Hazirandan önce tam üç kez sel felaketi yaşayan Samsun, son derece sıcak geçen temmuz ve ağustos aylarının ardından sonbahara öyle hızlı bir geçiş yaptı ki dün yani pazar günü bu yıl dördüncü kez sel suları altında kaldı.
Kentin sahil tarafındaki her köşesi neredeyse sel sularına teslim oldu diyebiliriz. Elbette olacağı buydu. Daha önceki sel felaketlerinde de defalarca yazdık çizdik. Tabiatın dengesini bu kadar bozarsanız tabii ki olacağı bu!
Artık her yağmur sel getiriyor. Sonra yine aylarca kuraklık. Bu kez de öyle oldu ve AFAD tarafından sel ve su baskınıyla uyarılan Samsun’da pazar sabahı tüm yollar sular altında kaldı. Ev ve işyerlerini su bastı. Yollar çöktü. İnsanlar botlarla kurtarıldı, bazıları kendi imkanlarıyla yüzerek son anda boğulmaktan kurtarıldılar.
Sosyal medyada binlerce kişi, Samsun'da her yağmurda aynı görüntülerin yaşanmasına isyan etmiş durumda.
Elbette haklılar. Denize sıfır bir kentin her yağmurda, sel suları altında kalmasının nasıl başarıldığı, okullarda 'yapılmaması gereken şehircilik örneği' olarak mutlaka ders olarak okutulması lazım.

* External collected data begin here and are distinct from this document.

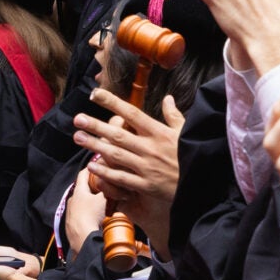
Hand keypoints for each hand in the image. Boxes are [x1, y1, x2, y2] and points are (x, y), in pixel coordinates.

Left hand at [64, 170, 105, 250]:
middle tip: (105, 186)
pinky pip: (81, 215)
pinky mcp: (71, 225)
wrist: (83, 239)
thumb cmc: (92, 216)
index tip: (98, 165)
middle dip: (93, 187)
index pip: (83, 174)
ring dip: (91, 202)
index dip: (92, 168)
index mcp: (79, 191)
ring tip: (103, 204)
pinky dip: (88, 214)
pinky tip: (97, 218)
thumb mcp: (105, 199)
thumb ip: (109, 189)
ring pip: (82, 203)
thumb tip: (116, 183)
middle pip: (83, 189)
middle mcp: (72, 201)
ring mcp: (70, 213)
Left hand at [77, 91, 184, 251]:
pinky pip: (121, 178)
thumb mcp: (186, 133)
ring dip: (95, 145)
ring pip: (116, 154)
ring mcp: (147, 167)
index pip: (132, 113)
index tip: (95, 94)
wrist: (202, 185)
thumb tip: (167, 98)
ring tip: (78, 137)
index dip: (112, 102)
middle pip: (118, 134)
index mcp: (159, 132)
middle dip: (96, 125)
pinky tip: (92, 166)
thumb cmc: (193, 156)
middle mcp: (150, 148)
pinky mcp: (146, 185)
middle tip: (77, 119)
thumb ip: (174, 116)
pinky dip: (106, 172)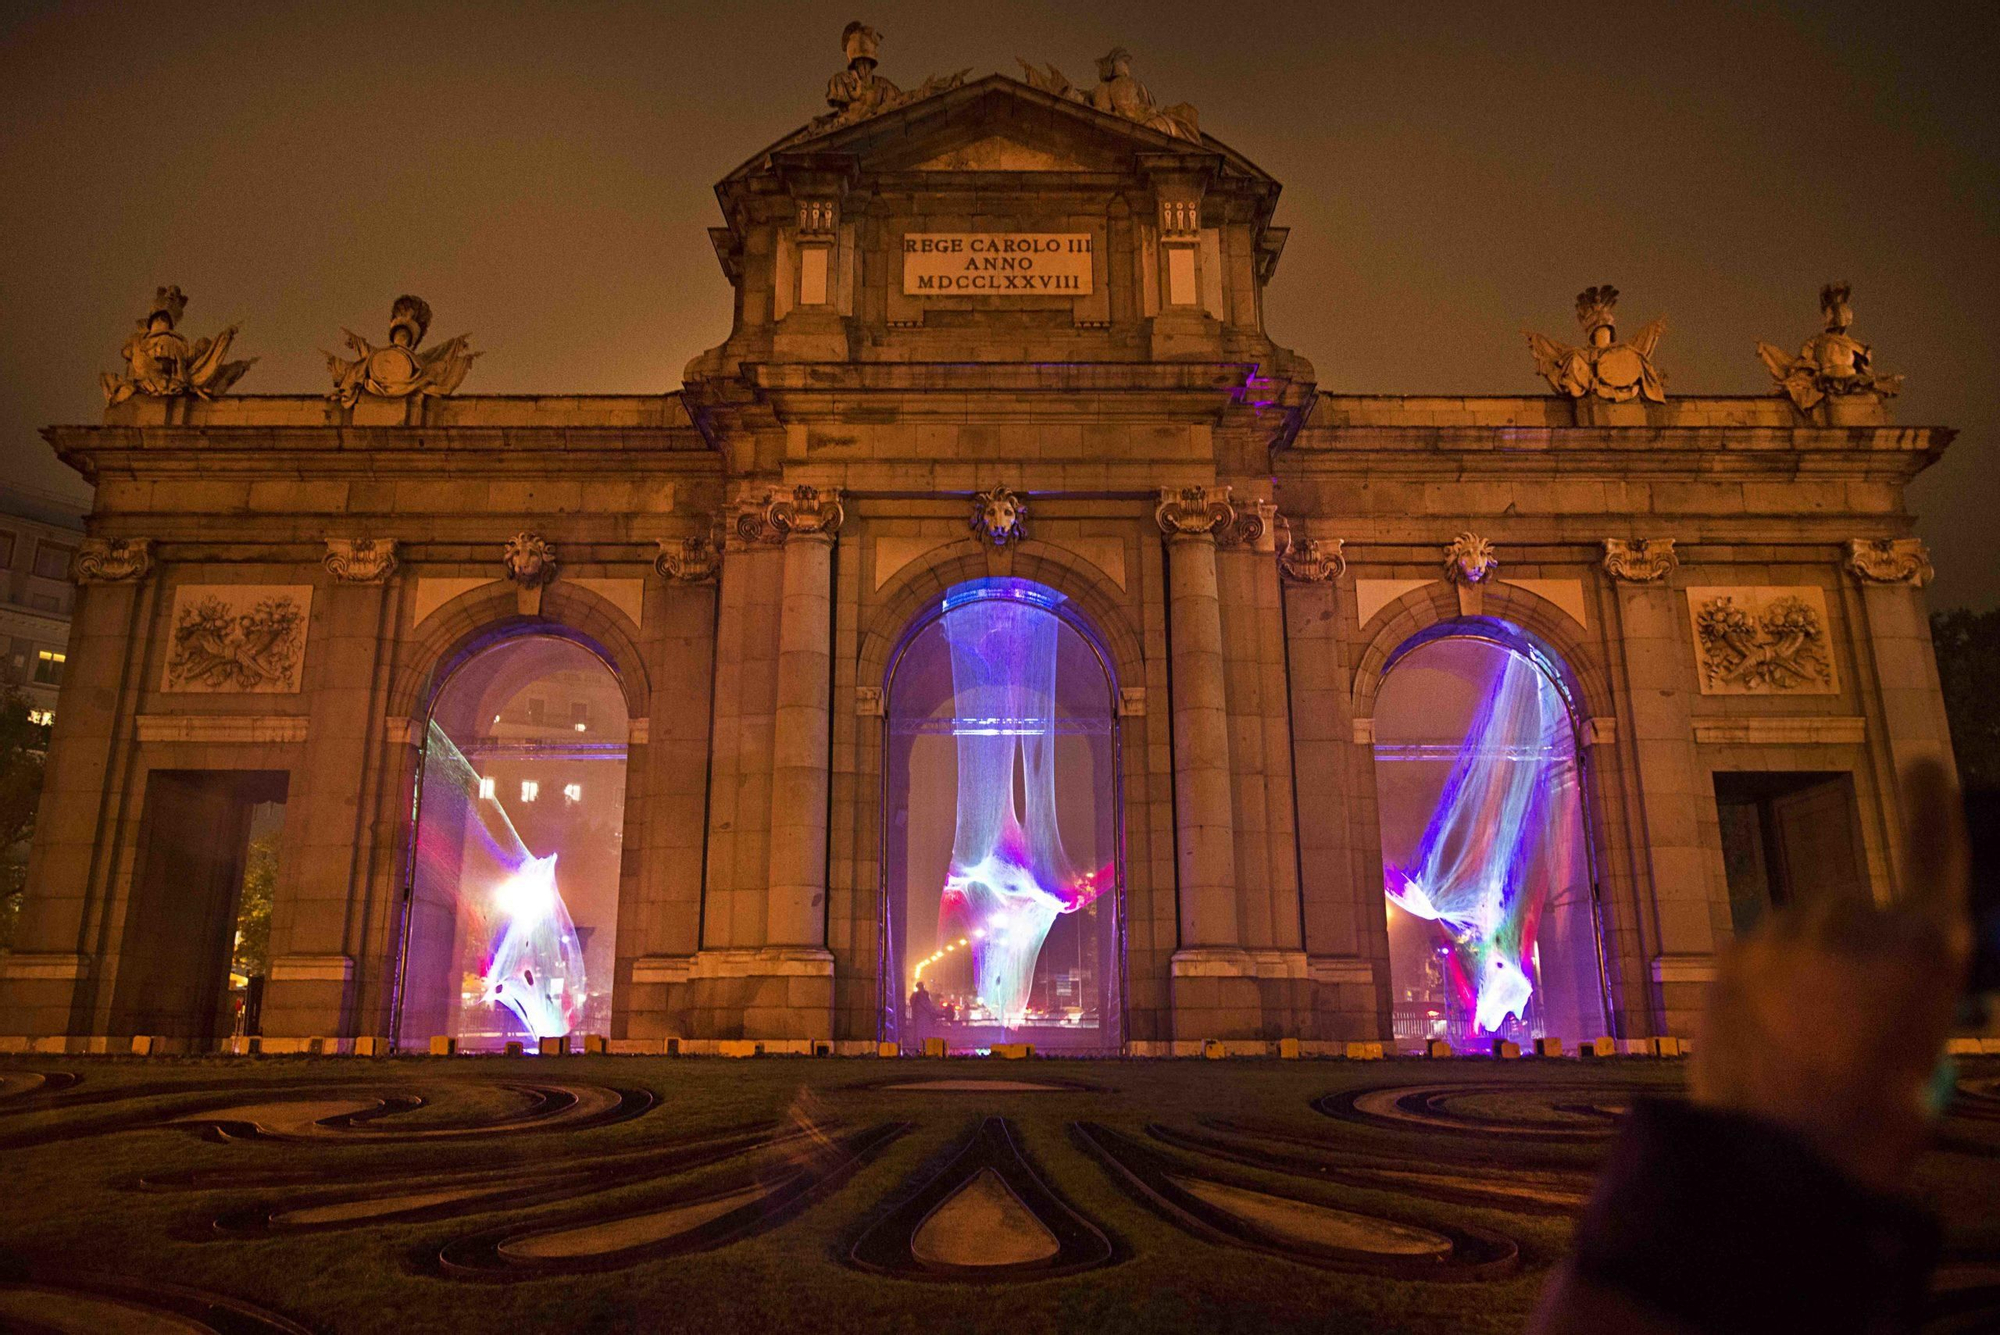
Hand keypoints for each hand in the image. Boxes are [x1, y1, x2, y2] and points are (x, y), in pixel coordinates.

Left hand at [1691, 760, 1971, 1192]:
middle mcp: (1855, 922)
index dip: (1930, 807)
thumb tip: (1890, 979)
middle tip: (1853, 1013)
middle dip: (1856, 941)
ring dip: (1808, 958)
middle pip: (1857, 904)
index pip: (1933, 853)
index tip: (1923, 765)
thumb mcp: (1924, 1055)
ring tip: (1806, 1035)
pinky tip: (1768, 1032)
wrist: (1780, 1157)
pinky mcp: (1733, 952)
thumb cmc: (1874, 1121)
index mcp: (1924, 947)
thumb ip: (1910, 994)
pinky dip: (1767, 976)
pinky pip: (1760, 949)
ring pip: (1803, 925)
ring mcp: (1787, 932)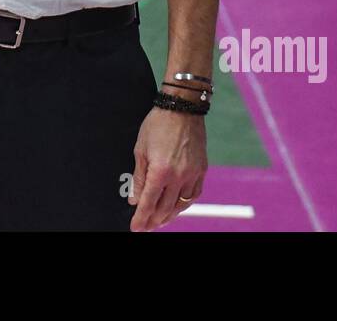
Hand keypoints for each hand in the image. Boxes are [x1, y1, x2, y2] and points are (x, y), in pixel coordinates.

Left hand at [128, 108, 206, 230]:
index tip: (135, 228)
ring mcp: (193, 174)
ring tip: (160, 221)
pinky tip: (177, 207)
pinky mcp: (202, 169)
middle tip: (146, 226)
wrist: (182, 107)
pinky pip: (194, 194)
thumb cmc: (157, 124)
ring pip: (181, 204)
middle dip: (154, 220)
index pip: (149, 202)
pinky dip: (184, 204)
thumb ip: (138, 177)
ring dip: (169, 216)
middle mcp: (179, 176)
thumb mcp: (140, 149)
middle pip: (165, 208)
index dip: (141, 218)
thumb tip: (135, 199)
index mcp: (160, 171)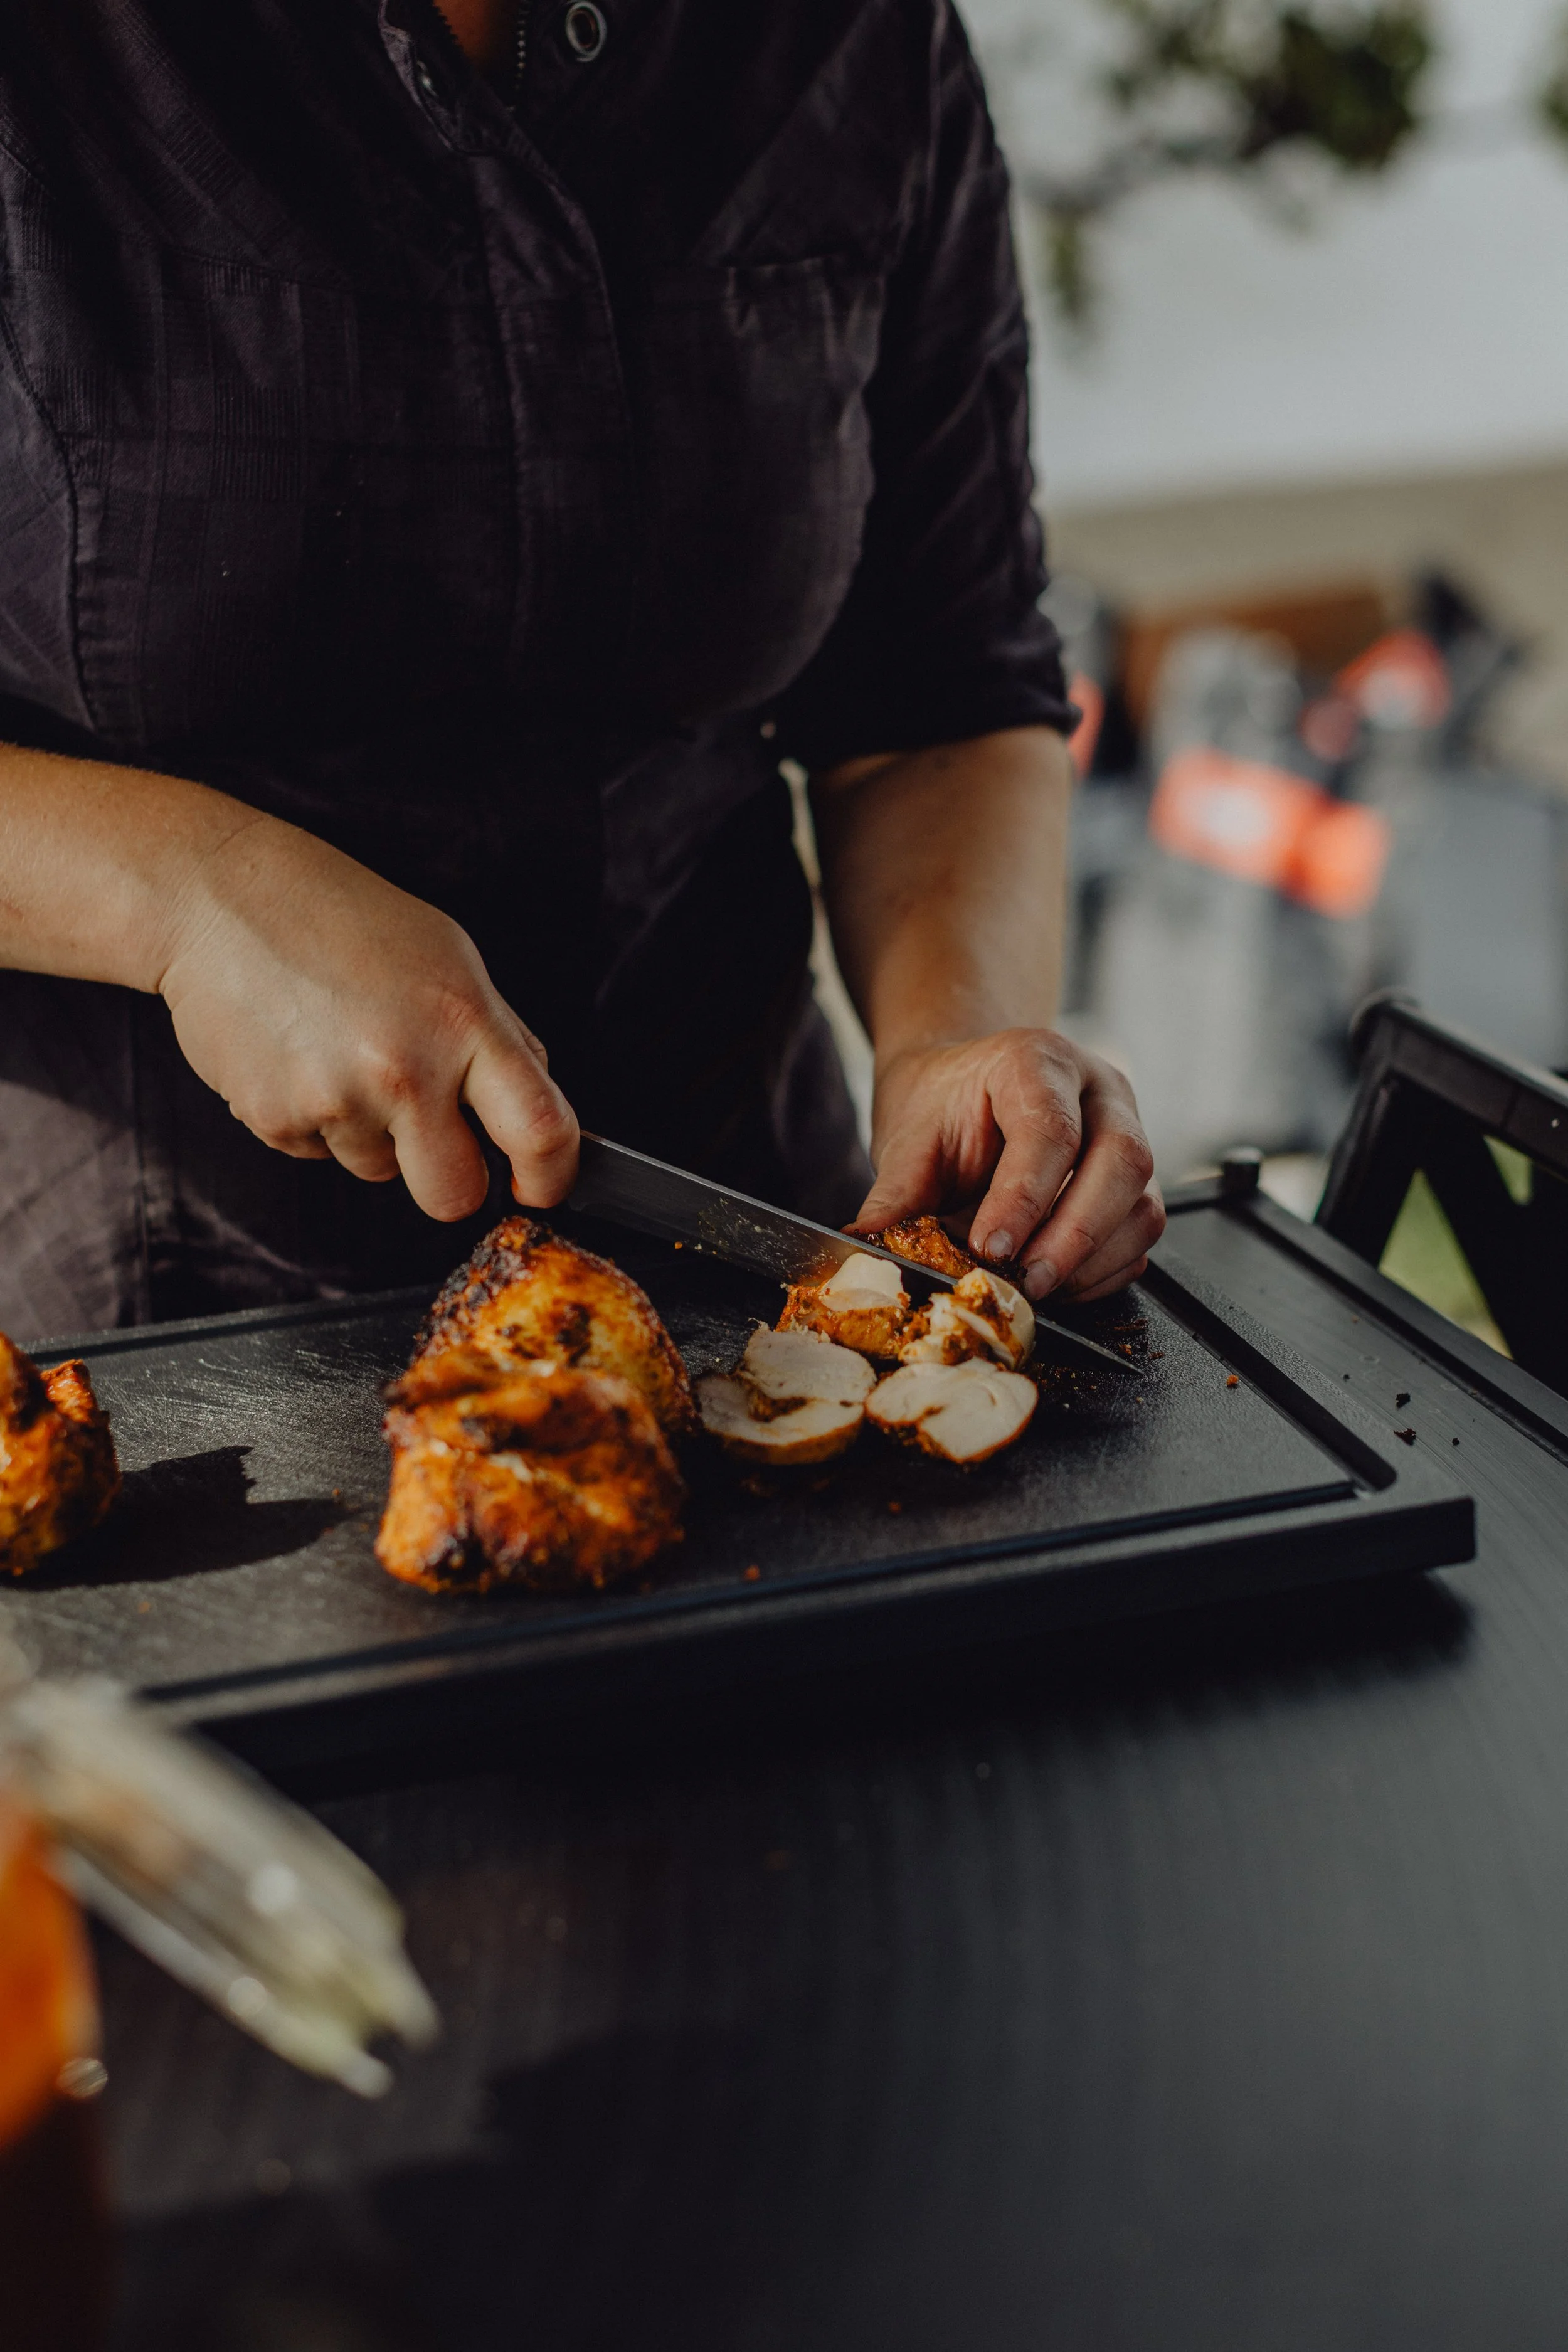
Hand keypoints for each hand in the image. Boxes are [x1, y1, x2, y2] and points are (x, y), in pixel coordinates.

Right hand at [158, 812, 577, 1220]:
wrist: (217, 898)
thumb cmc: (337, 916)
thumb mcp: (446, 956)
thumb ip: (496, 1036)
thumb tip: (532, 1104)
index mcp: (462, 1022)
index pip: (540, 1130)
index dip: (550, 1176)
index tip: (541, 1186)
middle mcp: (404, 1068)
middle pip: (454, 1194)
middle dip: (450, 1179)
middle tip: (430, 1133)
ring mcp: (336, 1099)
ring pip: (380, 1172)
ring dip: (371, 1133)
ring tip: (341, 1051)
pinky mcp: (275, 1119)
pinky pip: (318, 1154)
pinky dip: (315, 1120)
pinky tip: (301, 1056)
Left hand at [852, 1030, 1163, 1301]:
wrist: (963, 1094)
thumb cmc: (941, 1110)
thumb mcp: (909, 1140)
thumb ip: (896, 1191)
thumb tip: (869, 1242)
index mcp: (1037, 1061)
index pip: (1051, 1130)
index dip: (1024, 1197)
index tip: (989, 1248)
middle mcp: (1099, 1090)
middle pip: (1122, 1160)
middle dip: (1077, 1234)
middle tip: (1029, 1281)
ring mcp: (1128, 1132)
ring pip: (1143, 1204)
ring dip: (1094, 1260)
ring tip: (1038, 1289)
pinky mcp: (1135, 1181)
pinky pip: (1141, 1235)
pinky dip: (1104, 1272)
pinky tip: (1059, 1286)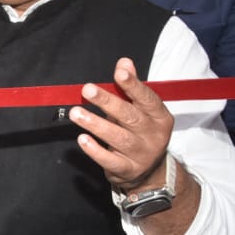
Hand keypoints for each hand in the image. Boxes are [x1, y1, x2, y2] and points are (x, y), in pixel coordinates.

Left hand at [70, 58, 174, 192]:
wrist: (151, 172)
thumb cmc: (140, 132)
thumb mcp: (141, 110)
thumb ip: (131, 87)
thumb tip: (124, 62)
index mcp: (159, 117)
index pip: (147, 99)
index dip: (133, 85)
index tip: (119, 73)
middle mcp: (153, 135)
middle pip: (130, 117)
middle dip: (108, 102)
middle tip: (87, 89)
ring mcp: (141, 154)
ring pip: (118, 138)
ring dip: (95, 124)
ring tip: (75, 113)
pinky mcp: (127, 170)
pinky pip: (110, 160)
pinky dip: (95, 150)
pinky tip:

Çünkü Samsun'da inanılmaz bir altyapı yetersizliği, otoyol yetersizliği, trafik sorunları var. Ve bu durumun herkes farkında ama kimsenin elinden bir şey gelmiyor. Zamanında yapılan yanlış şehir planlamasının sonuçlarını yaşıyoruz.
Hani Samsun "Geleceğin Şehri”ydi.
Önceki gün Samsun'a gelen İçişleri Bakan Yardımcısı, bu kentin 21. yüzyıla hazır olması gerektiğini söylüyordu. Sayın bürokrat sanırım Samsun'un daha 19. yüzyıl sorunlarını bile çözemediğinden bihaber!
Neden böyle?
Bu kentin öncelikleri, yapılmış olanları yıkmak, değiştirmek, mevcut Marina'yı doldurup daha büyüğünü yapmak ve çeşitli görsel kent makyajları gibi işlere, kaynak ve enerji harcamak mıdır?
Yoksa sel, heyelan, deprem gibi doğa olaylarına karşı, kenti altyapısı ve üstyapısıyla daha dirençli hale getirmek midir?
Belediyecilik böyle mi olur? Daha siz neredeyse her yağışta göle dönen Atatürk Bulvarı'nda biriken suyu 100-200 m yakınındaki denize ulaştıramıyorsunuz.
Bu şehir bu altyapıyla mı, çöken yollar, sel suları altında kalan evler, otomobiller, caddeler ve sokaklarla mı “Geleceğin Şehri” olacak?
Gerçi gülecek halimiz de kalmadı ya…
Yine de güldürmeyin insanı!
Bu kente altyapıyı önceleyecek, her yağmurda kentin sel suları altında kalmaması gerektiğini bilen bir belediye yönetimi şart!